I'm working on a web scraping project and have ran into problems with speed. To try to fix it, I want to use lxml instead of html.parser as BeautifulSoup's parser. I've been able to do this:
soup = bs4.BeautifulSoup(html, 'lxml')
but I don't want to have to repeatedly type 'lxml'
every time I call BeautifulSoup. Is there a way I can set which parser to use once at the beginning of my program?
According to the Specifying the parser to use documentation page:
The first argument to the BeautifulSoup constructor is a string or an open filehandle–the markup you want parsed. The second argument is how you’d like the markup parsed.
If you don’t specify anything, you’ll get the best HTML parser that’s installed. Beautiful Soup ranks lxml’s parser as being the best, then html5lib’s, then Python’s built-in parser.

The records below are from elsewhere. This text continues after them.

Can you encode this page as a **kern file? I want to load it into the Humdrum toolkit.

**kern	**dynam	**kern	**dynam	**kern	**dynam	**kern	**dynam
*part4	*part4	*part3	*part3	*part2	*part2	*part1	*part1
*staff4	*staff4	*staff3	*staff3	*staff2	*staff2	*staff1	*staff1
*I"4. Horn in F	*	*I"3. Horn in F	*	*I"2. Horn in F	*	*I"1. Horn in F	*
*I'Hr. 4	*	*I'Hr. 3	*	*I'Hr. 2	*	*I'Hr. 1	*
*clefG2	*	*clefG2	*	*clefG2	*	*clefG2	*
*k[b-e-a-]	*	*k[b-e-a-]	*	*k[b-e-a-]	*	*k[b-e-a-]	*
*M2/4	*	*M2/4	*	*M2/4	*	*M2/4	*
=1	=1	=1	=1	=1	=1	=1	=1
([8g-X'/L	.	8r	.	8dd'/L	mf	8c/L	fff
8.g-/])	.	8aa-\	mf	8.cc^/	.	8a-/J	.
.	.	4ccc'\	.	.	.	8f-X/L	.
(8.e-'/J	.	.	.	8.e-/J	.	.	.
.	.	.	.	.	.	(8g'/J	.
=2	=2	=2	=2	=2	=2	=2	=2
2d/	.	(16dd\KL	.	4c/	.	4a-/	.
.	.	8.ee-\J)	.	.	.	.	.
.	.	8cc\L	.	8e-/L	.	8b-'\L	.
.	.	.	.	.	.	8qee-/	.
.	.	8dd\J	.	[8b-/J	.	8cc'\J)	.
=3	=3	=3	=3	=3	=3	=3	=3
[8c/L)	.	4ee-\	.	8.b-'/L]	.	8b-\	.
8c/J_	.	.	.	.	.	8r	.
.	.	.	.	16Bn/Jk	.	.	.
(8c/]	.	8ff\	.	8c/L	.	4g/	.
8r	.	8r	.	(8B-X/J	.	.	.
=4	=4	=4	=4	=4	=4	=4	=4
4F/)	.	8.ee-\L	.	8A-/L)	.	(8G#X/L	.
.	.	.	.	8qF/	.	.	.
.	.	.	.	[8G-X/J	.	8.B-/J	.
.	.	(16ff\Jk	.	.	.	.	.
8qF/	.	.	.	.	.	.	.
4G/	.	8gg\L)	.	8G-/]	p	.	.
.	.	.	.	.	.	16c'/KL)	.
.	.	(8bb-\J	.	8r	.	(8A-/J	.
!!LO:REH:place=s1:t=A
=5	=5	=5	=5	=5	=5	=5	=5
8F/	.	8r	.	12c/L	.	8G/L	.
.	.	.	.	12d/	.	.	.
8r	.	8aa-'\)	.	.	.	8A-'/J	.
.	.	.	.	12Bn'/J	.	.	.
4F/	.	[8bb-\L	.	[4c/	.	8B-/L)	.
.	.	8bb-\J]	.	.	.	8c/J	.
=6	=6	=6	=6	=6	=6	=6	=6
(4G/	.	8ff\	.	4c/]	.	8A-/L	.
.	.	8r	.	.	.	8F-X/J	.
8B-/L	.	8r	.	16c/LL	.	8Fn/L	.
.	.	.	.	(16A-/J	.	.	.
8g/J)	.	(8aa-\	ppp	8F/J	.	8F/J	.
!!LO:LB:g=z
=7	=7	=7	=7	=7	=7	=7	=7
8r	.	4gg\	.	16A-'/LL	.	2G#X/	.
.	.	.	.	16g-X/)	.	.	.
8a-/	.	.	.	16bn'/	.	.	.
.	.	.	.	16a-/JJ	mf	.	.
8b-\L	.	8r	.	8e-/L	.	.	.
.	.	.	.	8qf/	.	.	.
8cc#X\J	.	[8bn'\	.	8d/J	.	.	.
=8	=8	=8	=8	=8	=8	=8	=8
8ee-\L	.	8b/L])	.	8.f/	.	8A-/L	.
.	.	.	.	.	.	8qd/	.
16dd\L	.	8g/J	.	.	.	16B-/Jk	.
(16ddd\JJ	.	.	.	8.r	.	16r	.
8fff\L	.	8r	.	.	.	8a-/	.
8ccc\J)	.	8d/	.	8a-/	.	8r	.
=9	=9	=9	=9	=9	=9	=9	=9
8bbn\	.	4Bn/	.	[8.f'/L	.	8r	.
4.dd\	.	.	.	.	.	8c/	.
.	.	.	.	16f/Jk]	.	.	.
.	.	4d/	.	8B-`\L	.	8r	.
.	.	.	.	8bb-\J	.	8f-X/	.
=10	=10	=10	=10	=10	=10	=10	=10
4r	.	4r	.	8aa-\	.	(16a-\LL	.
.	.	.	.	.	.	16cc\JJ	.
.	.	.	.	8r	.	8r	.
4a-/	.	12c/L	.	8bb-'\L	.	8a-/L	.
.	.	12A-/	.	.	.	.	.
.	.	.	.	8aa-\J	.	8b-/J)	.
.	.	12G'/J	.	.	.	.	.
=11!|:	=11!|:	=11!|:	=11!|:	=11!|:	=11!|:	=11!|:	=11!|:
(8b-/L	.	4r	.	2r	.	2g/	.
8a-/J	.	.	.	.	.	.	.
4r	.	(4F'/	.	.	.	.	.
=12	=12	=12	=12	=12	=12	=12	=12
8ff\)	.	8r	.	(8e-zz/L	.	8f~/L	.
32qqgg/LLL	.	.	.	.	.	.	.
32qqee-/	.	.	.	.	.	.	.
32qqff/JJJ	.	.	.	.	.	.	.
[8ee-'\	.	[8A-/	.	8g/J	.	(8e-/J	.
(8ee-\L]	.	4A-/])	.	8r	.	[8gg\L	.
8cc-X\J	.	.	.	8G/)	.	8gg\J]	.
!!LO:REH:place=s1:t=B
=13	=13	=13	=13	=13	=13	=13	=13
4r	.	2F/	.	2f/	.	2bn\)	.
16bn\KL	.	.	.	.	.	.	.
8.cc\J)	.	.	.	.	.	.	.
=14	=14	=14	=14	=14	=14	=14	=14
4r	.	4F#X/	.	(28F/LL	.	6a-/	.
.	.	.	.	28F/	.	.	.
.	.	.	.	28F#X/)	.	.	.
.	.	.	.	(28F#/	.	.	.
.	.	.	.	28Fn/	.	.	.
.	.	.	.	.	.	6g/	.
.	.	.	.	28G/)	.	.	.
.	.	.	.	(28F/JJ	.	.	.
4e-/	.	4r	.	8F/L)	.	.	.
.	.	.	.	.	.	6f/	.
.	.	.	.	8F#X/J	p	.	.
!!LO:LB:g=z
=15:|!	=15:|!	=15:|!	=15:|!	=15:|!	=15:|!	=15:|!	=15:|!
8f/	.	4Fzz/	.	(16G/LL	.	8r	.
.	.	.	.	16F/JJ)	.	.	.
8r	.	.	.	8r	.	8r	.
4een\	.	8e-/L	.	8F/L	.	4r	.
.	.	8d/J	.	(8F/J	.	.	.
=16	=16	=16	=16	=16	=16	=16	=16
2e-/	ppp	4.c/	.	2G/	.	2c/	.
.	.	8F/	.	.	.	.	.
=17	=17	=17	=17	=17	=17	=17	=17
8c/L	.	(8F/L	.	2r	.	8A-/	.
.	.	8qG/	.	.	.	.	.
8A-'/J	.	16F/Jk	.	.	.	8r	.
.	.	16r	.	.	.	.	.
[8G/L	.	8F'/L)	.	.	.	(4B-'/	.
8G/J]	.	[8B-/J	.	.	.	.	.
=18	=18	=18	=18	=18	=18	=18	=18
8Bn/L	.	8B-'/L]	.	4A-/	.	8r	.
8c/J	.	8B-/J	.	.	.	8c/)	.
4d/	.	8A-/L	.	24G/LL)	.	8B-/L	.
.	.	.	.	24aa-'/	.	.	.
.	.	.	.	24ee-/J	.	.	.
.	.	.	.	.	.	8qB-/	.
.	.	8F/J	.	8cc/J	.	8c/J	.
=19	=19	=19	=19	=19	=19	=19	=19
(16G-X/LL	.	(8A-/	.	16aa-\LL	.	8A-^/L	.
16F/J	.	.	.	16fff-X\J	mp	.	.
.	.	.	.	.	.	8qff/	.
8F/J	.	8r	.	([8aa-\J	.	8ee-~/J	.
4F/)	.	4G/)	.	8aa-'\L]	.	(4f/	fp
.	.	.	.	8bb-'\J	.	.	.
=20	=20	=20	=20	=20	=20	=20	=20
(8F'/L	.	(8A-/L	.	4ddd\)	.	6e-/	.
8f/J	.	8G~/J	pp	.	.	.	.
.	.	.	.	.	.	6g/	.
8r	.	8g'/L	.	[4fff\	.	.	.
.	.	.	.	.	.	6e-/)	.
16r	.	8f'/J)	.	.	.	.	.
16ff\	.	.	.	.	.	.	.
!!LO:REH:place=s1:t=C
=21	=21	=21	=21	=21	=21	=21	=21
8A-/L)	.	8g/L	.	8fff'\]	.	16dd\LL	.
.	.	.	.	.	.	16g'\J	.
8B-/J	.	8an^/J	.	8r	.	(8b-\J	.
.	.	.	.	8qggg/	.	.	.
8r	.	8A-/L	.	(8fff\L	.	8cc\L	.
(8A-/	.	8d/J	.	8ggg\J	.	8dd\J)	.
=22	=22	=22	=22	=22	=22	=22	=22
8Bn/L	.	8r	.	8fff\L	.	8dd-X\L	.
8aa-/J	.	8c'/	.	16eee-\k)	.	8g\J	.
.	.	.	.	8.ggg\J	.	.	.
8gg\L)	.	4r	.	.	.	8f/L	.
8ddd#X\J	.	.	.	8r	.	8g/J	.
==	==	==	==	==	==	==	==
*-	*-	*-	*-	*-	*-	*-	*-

In other words, just installing lxml
in the same python environment makes it a default parser.
Though note, that explicitly stating a parser is considered a best-practice approach. There are differences between parsers that can result into subtle errors which would be difficult to debug if you are letting BeautifulSoup
choose the best parser by itself. You would also have to remember that you need to have lxml
installed. And, if you would not have it installed, you would not even notice it - BeautifulSoup
would just get the next available parser without throwing any errors.
If you still don't want to specify the parser explicitly, at least make a note for future yourself or others who would use the code you've written in the project's README/documentation, and list lxml
in your project requirements alongside with beautifulsoup4
.
Besides: "Explicit is better than implicit."